A new program is aiming to connect prisoners being released from B.C.’s provincial jails with “transition teams” in an effort to prevent drug overdoses.
According to a BC Coroners Service report, two-thirds of those who died of drug overdoses in B.C. in a period spanning 2016 and 2017 had recent contact with the criminal-justice system. Of those, 10 per cent died within a month of their release from a corrections facility.
Community transition teams are being stationed in five cities across B.C. — Kamloops, Surrey, Prince George, Nanaimo and Port Coquitlam.
“People who are transitioning back to their communities after incarceration deserve a fresh start,” said Judy Darcy, B.C.’s minister of mental health and additions.
“For those with opioid-use disorder, the guidance of peer support is foundational to preventing overdose. Together with all partners, we are building a full spectrum of connected services to save lives so that people from all walks of life can find the support they need to find a pathway to hope and healing.”
Transition teams will work with people for 30 days following their release from a provincial jail.

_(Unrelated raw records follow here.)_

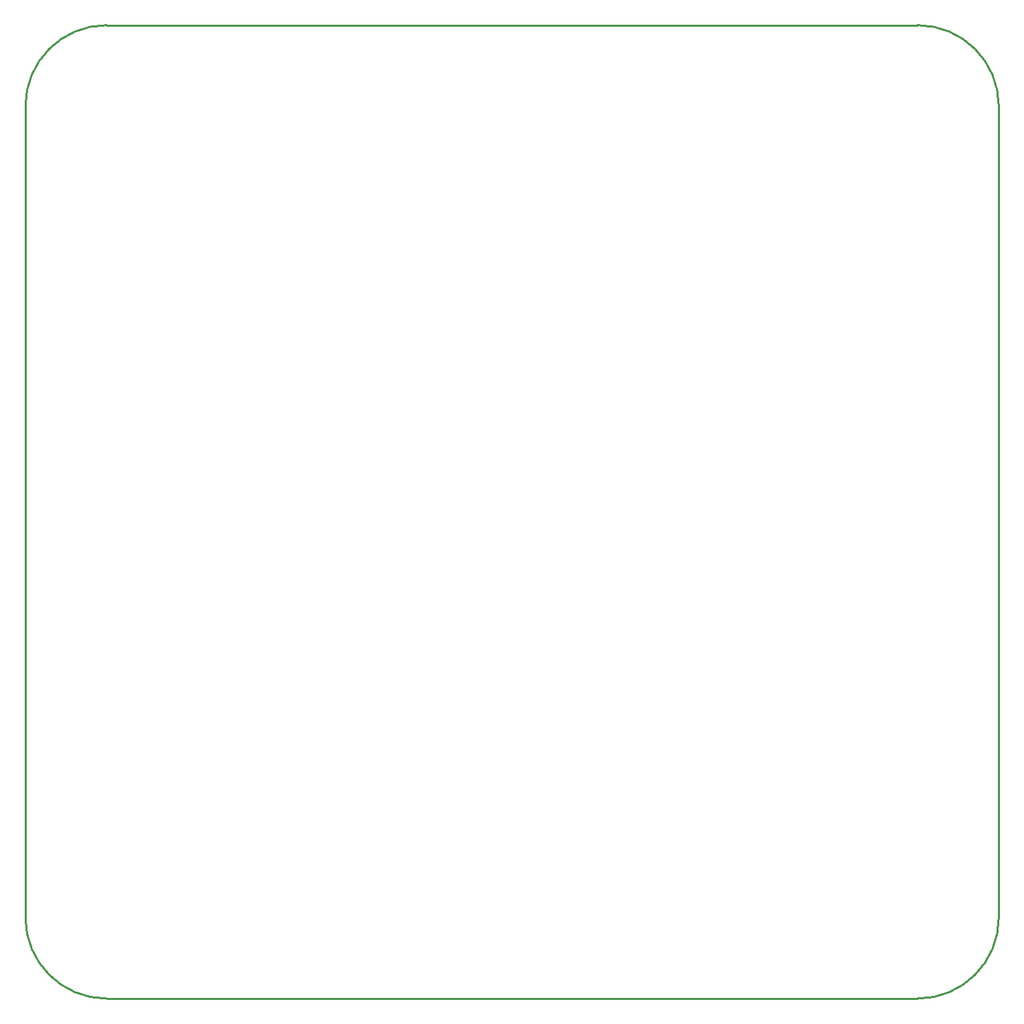
<source format=gko>
G04*
G04 #@! TF.GenerationSoftware,Altium Limited,Altium Designer,24.1.2 (44)*
G04*
G04 Layer_Color=16711935*
%FSLAX44Y44*%
%MOMM*%
G71*
G04*
G04 #@! TF.SameCoordinates,A8F9B381-EDA8-4368-A6AD-9EAFAD04DD4A*
G04*
G04*
G04 #@! TF.FilePolarity,Positive*
G04*
G01*
G75*
%ADD14C,0.2540*%
D14*
X1100000Y1000000D02*
G03*
X1000000Y1100000I-100000J0D01*
G01*
Y-100000D02*
G03*
X1100000Y0I0J100000D01*
G01*
X0Y1100000D02*
G03*
X-100000Y1000000I0J-100000D01*
G01*
Y0D02*
G03*
X0Y-100000I100000J0D01*
G01*
X1000000D01*
X0Y1100000D02*
X1000000D01*
X1100000Y0D02*
Y1000000D01*
X-100000Y0D02*
Y1000000D01*
M02*

</source>
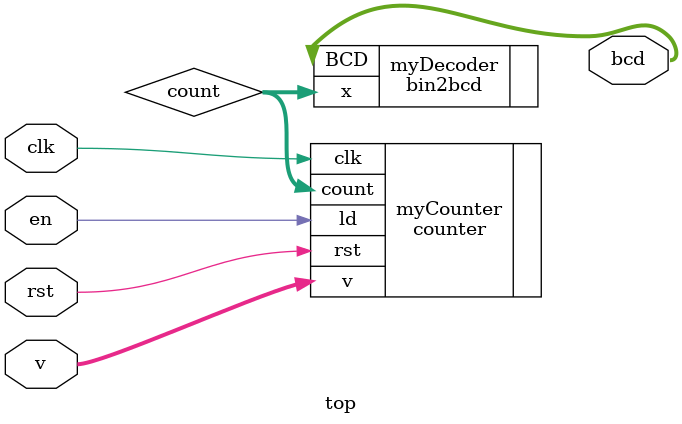
<source format=sv>
module top #(
  parameter WIDTH = 8
)(
  // interface signals
  input  logic             clk,      // clock
  input  logic             rst,      // reset
  input  logic             en,       // enable
  input  logic [WIDTH-1:0] v,        // value to preload
  output logic [11:0]      bcd       // count output
);

  logic  [WIDTH-1:0]       count;    // interconnect wire

counter myCounter (
  .clk (clk),
  .rst (rst),
  .ld (en),
  .count (count),
  .v (v)
);

bin2bcd myDecoder (
  .x (count),
  .BCD (bcd)
);

endmodule

</source>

Work will include forming connections with health-care professionals, filling prescriptions and other recovery supports.
“People involved with the criminal-justice system are some of society’s most vulnerable,” said Lynn Pelletier, vice-president of BC Mental Health and Substance Use Services, which oversees Correctional Health Services.
“They’re also among the hardest to reach in the midst of this overdose emergency. Integrating correctional care with community-based care gives us an opportunity not just to prevent overdose, but also connect to health services and possibly change the trajectory of their lives by addressing some of the social and economic realities that brought them to us in the first place.”
Transition teams began working in January. Organizers hope the project will be expanded in 2020.